Asia Pacific (APAC) organisations’ failure to prioritise cybersecurity is hindering their digital transformation journey, findings of an Asia Pacific study conducted by leading IT analyst firm Frost & Sullivan revealed. The findings were unveiled by Global cybersecurity leader, Forcepoint today.
The study finds that most APAC organisations (83 percent) don’t think about cybersecurity while embarking on digital transformation projects. Although majority of the organisations (72 percent) conduct regular breach assessment to protect themselves against cyberattacks, still 55 percent of them were at risk. The study reveals that Cloud is a key component of digital transformation (69 percent of respondents have adopted cloud) but most organisations think cybersecurity is the responsibility of their cloud service provider.
“It’s clear from this study that many APAC organisations are on the back foot when it comes to enterprise cybersecurity in the borderless organisation,” said Kenny Yeo, Industry Principal, APAC ICT, Frost & Sullivan. “Security leaders need to look beyond perimeter security, leverage automation, and have a better grasp of the psychology of both cybercriminals and their business users. Incorporating behaviour modelling into their IT security architecture is certainly a way to identify potential risks and fend off cyberattacks.”
Digital transformation hindered by cyber risks
The study reveals a big push among APAC organisations, with 95 percent of respondents having embarked on a digital transformation journey, adopting emerging technologies including cloud computing, mobility, Internet of things, and artificial intelligence/ machine learning. However, most organisations, 65 percent of respondents, acknowledged that they are seriously hampered in execution of digital transformation projects due to rising cyber attacks.
One of the key reasons for this is the less mature approach by business leaders to involve cybersecurity when designing digital transformation projects. Eighty-Three percent of the organizations did not consider cybersecurity until after their digital transformation projects had begun.
“Organisations today need to urgently to embrace “secure-by-design” into their digital transformation projects. Adopting a behaviour-centric security approach that focuses on understanding users’ behaviour on the network and within applications to identify behavioural anomalies can mitigate cyber attacks before they happen,” said Alvin Rodrigues, senior director and security strategist at Forcepoint Asia Pacific.
Serious misconceptions around security in the cloud
Cloud has become one of the key components which is leading digital transformation, with 69 percent of organisations adopting cloud. However, 54 percent of respondents perceive that their cloud service provider will take the full responsibility for security. Normally, security and compliance are a shared responsibility between an organisation and the cloud service provider. This serious misconception around responsibility of security in the cloud is resulting in a higher number of cyber attacks.
Existing cybersecurity measures are not proving enough for enterprises to protect against cyber incidents
The finding suggests that the majority of organisations have taken measures to protect themselves against cyber incidents, with 72 percent of them performing breach assessments at least once per quarter. Despite the readiness, 55 percent of organisations were at risk − either they have encountered a security incident before or they didn’t do any checks to assess if they have been breached.

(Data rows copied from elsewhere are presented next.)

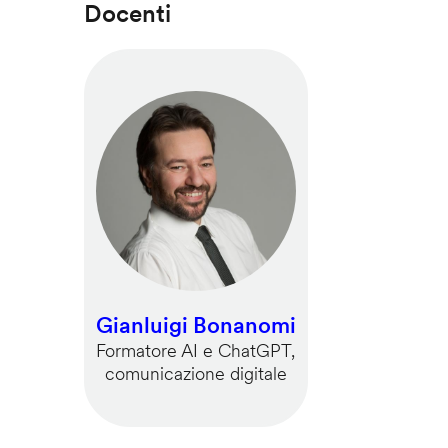
Docenti
Gianluigi Bonanomi
Formatore AI e ChatGPT,
comunicazione digitale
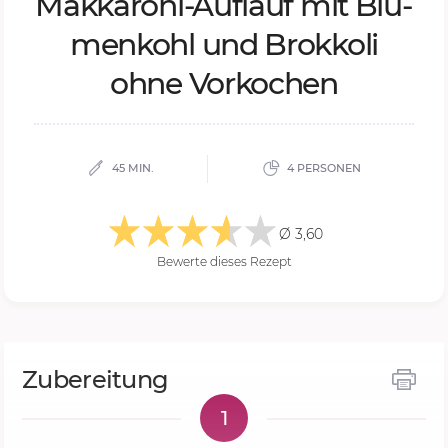
Mak­ka­ro­ni-Auf­lauf mit Blu­
men­kohl und Brok­ko­li
ohne Vor­ko­chen
45 MIN.
4 PERSONEN
Ø 3,60
Bewerte dieses Rezept
Zubereitung
1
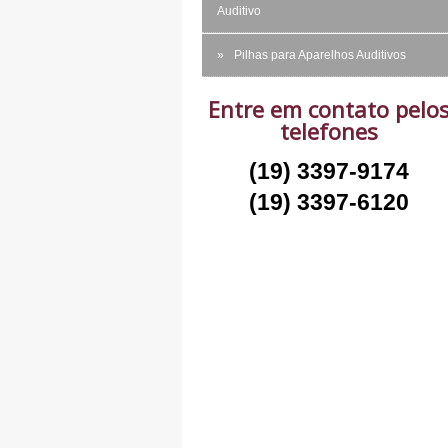
Auditivo
Pilhas para Aparelhos Auditivos
Entre em contato pelo
telefones
(19) 3397-9174
(19) 3397-6120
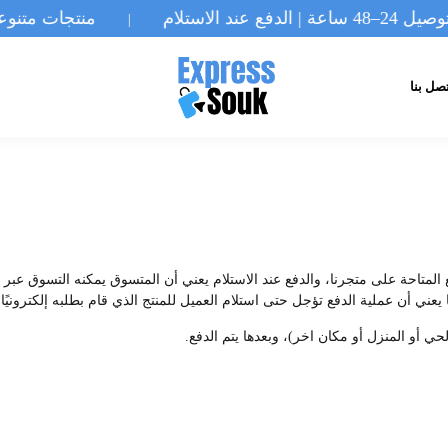
| الدفع عند الاستلام
منتجات متنوعة | توصيل 24
|
صل بنا
Cash On De) هي إحدى طرق الدفع المتاحة على متجرنا، والدفع عند الاستلام يعني أن المتسوق يمكنه 
يعني أن عملية الدفع تؤجل حتى استلام العميل للمنتج الذي قام بطلبه إلكترونيًا.
حي أو المنزل أو مكان اخر)، وبعدها يتم الدفع.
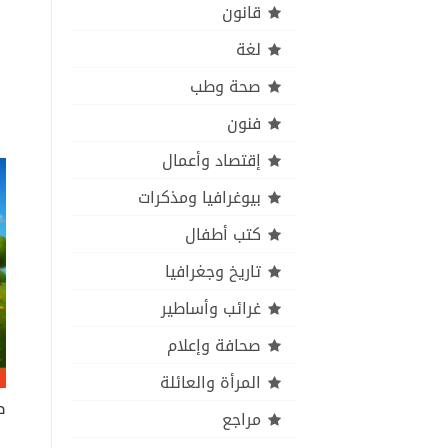
قانون
لغة
صحة وطب
فنون
إقتصاد وأعمال
بيوغرافيا ومذكرات
كتب أطفال
تاريخ وجغرافيا
غرائب وأساطير
صحافة وإعلام
المرأة والعائلة
ص
مراجع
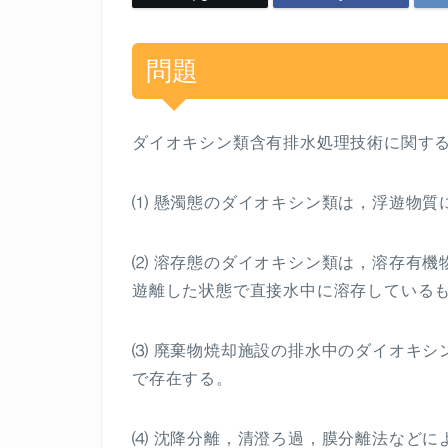
問題
ダイオキシン類含有排水処理技術に関す
⑴ 懸濁態のダイオキシン類は，浮遊物質
⑵ 溶存態のダイオキシン類は，溶存有機
遊離した状態で直接水中に溶存している
⑶ 廃棄物焼却施設の排水中のダイオキシ
で存在する。
⑷ 沈降分離，清澄ろ過，膜分離法などに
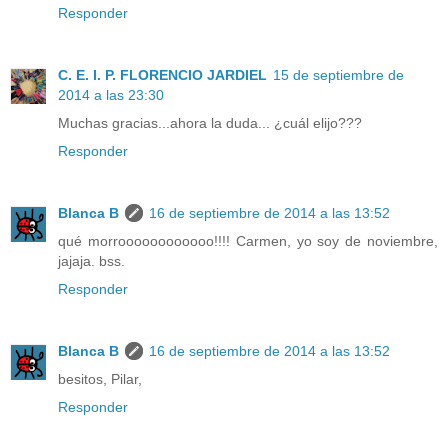
Responder
C. E. I. P. FLORENCIO JARDIEL
15 de septiembre de
2014 a las 23:30
Muchas gracias...ahora la duda... ¿cuál elijo???
Responder
Blanca B
16 de septiembre de 2014 a las 13:52
qué morroooooooooooo!!!! Carmen, yo soy de noviembre,
jajaja. bss.
Responder
Blanca B
16 de septiembre de 2014 a las 13:52
besitos, Pilar,
Responder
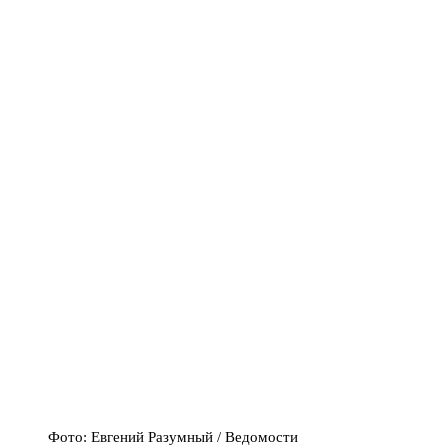
Фото: Евгений Разумный / Ведомости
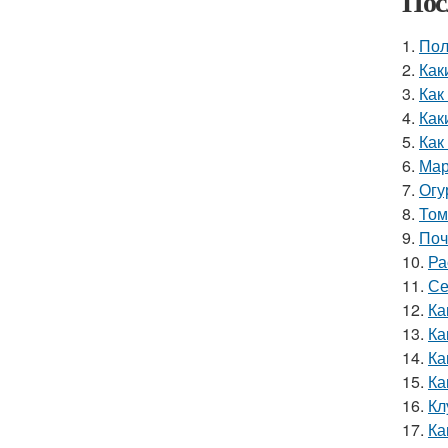
Пос
1.
Пол
2.
Как
3.
Как
4.
Как
5.
Как
6.
Мар
7.
Огу
8.
Том
9.
Поч
10.
Ра
11.
Се
12.
Ка
13.
Ка
14.
Ка
15.
Ка
16.
Кл
17.
Ка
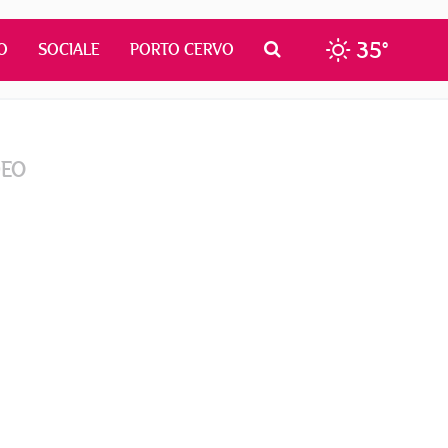
35°
O
SOCIALE
PORTO CERVO
DEO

- 35 percent of APAC organisations suffered at least one cybersecurity incident in the last 12 months.
- On a country level, Indian (69 percent) and Australian (63 percent) firms were found to be most at risk of cyber attacks.

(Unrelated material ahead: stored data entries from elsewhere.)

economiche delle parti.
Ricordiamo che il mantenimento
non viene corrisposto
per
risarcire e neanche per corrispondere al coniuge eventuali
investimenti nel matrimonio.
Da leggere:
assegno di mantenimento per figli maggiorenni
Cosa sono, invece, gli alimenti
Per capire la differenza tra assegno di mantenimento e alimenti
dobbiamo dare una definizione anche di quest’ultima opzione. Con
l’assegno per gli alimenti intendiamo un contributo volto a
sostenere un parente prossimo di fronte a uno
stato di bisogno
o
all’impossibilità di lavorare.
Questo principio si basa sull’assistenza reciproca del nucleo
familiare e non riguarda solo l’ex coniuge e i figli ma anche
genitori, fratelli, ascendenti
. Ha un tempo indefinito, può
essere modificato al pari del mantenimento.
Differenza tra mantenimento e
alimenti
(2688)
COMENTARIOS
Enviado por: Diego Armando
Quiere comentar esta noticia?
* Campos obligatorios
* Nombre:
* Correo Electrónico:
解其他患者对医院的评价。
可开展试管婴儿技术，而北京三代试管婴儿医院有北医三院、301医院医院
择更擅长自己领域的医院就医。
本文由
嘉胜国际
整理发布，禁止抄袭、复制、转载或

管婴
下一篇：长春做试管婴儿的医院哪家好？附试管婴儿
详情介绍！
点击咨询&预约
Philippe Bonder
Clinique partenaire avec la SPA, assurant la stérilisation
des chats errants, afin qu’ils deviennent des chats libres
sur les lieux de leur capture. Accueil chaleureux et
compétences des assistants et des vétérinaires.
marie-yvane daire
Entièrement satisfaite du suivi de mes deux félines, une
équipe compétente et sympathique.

Security blind spots in digital transformation
The study reveals the impact digital transformation is having on each organisation’s risk posture. As more digital technology is built into business like cloud and mobility, it is opening each organisation up to more threats. Data exfiltration, impersonation – both theft of digital identity and online brand impersonation − loss of intellectual property and malware infection emerged as the top security blind spots for organisations rolling out digital transformation. These five incidents, the study states, have high levels of business impact and long recovery times.